>>>

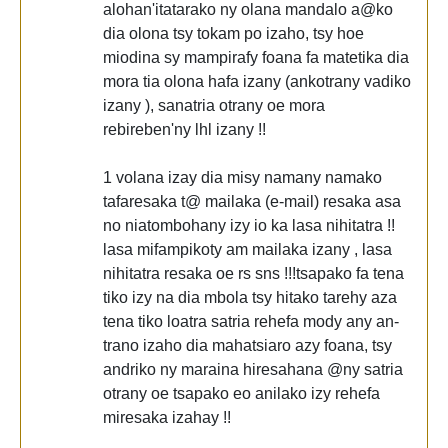
alohan'itatarako ny olana mandalo a@ko
dia olona tsy tokam po izaho, tsy hoe
miodina sy mampirafy foana fa matetika dia
mora tia olona hafa izany (ankotrany vadiko
izany ), sanatria otrany oe mora
rebireben'ny lhl izany !!
1 volana izay dia misy namany namako
tafaresaka t@ mailaka (e-mail) resaka asa
no niatombohany izy io ka lasa nihitatra !!
lasa mifampikoty am mailaka izany , lasa
nihitatra resaka oe rs sns !!!tsapako fa tena
tiko izy na dia mbola tsy hitako tarehy aza
tena tiko loatra satria rehefa mody any an-
trano izaho dia mahatsiaro azy foana, tsy
andriko ny maraina hiresahana @ny satria
otrany oe tsapako eo anilako izy rehefa
miresaka izahay !!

<<<

Recast every line of the records as a Markdown table with the columns "No." and "Line", one row per line, numbered in order and with blank lines skipped. Leave the pictures out of the table.

| No. | Line |
|---|---|
| 1 | alohan'itatarako ny olana mandalo a@ko |
| 2 | dia olona tsy tokam po izaho, tsy hoe |
| 3 | miodina sy mampirafy foana fa matetika dia |
| 4 | mora tia olona hafa izany (ankotrany vadiko |
| 5 | izany ), sanatria otrany oe mora |
| 6 | rebireben'ny lhl izany !! |
| 7 | 1 volana izay dia misy namany namako |
| 8 | tafaresaka t@ mailaka (e-mail) resaka asa |
| 9 | no niatombohany izy io ka lasa nihitatra !! |
| 10 | lasa mifampikoty am mailaka izany , lasa |
| 11 | nihitatra resaka oe rs sns !!!tsapako fa tena |
| 12 | tiko izy na dia mbola tsy hitako tarehy aza |
| 13 | tena tiko loatra satria rehefa mody any an- |
| 14 | trano izaho dia mahatsiaro azy foana, tsy |
| 15 | andriko ny maraina hiresahana @ny satria |
| 16 | otrany oe tsapako eo anilako izy rehefa |
| 17 | miresaka izahay !! |